# New member and new Sony A57 owner



## kenerickson

First I would like to say "hi" and thanks for having me!  It looks as if you have a very active forum.

I recently gave my Pentax K100d to my Daughter-in-law and replace it with a new Sony A57.  When we went camera shopping I was planning more along the lines of a Nikon but ended up with the A57. I take a lot of indoor pictures in a light box or light diffuser box. My initial impressions of the Sony A57 from a sharpness/color standpoint is not stellar. At this point I only have the 18-55 kit lens. Outdoor pictures really seem to be washed out and lacking detail? I am hoping by joining this forum I can learn the in's and out's of this camera. I did purchase a used Minolta Maxxum AF 50mm F1.7 prime lens, hoping this will help. I hope to have this lens in the next few days. Any and all comments or suggestions are more than welcome.

Here is one example of a outdoor picture. I was using the electronic zoom feature, but similar pictures taken without the zoom are no different.


----------



## jaomul

Welcome to the forum. Turn off your digital zoom feature forever. I advise you check your cameras default settings such as contrast and sharpness etc and see how you go.

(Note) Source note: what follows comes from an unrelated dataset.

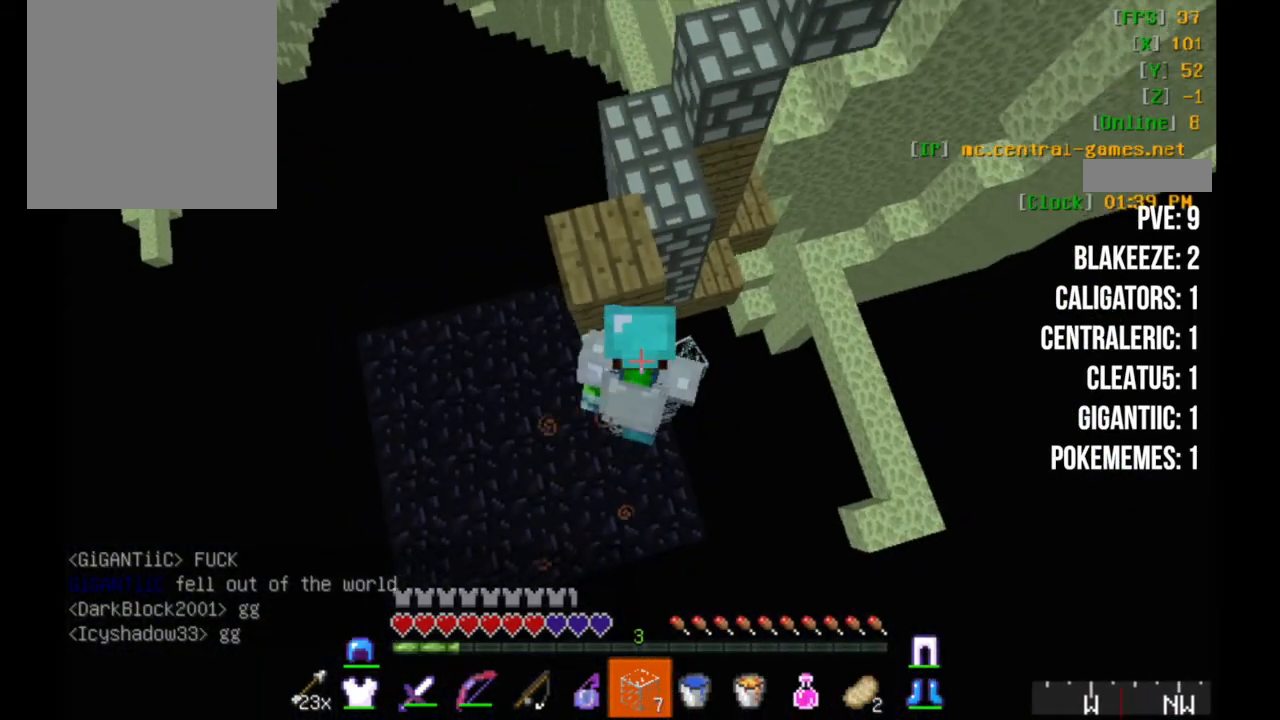
{"keys": ["a", "w"], "mouse": [], "events": [[333, "w", "down"], [450, "a", "down"], [450, "mouse_right", "up"]]}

This is a very highly rated camera at the price point so I imagine a little tweaking will sort you out


----------



## dxqcanada

I have noticed on my SLT-A55 that the meter does tend to over-expose by 1/3-2/3 of a stop most of the time.

You shot in JPEG or RAW ?


----------



## kenerickson

Thanks for the replies so far!  I shoot in JPG.  I used to shoot in raw with my Pentax but have not figured how to load and edit raw in my version of Photoshop. 

I did receive the Minolta lens this afternoon and shot a quick picture under similar lighting conditions as the picture in the OP. I set the contrast, sharpness up two notches each from the factory center position on the camera. 







I also took a a picture of the cars in the driveway with what I feel are much better results .


----------



## dxqcanada

What version of PS do you have ?

If you have an old version that does not have the camera raw converter ... use the Sony raw converter that comes with the camera.


----------



## kenerickson

I have Elements 8.0.  I did load the raw converter but have not spent anytime as of yet with it. I was so used to editing and converting raw to jpg with my Pentax in Photoshop.


----------



## dxqcanada

The last camera raw update for Elements 8.0 does not support the A57 (unless it is the same as the A55)
Adobe - Photoshop Elements : For Windows : Camera Raw 6.2 update

I really suggest shooting Raw and then the Sony converter ... you have more to work with in post processing than JPEG.


----------



## kenerickson

The Sony converter is painfully slow converting. To the point of being un usable , at least on the laptop I am running. 
Do you know if Elements 10 supports the A57? 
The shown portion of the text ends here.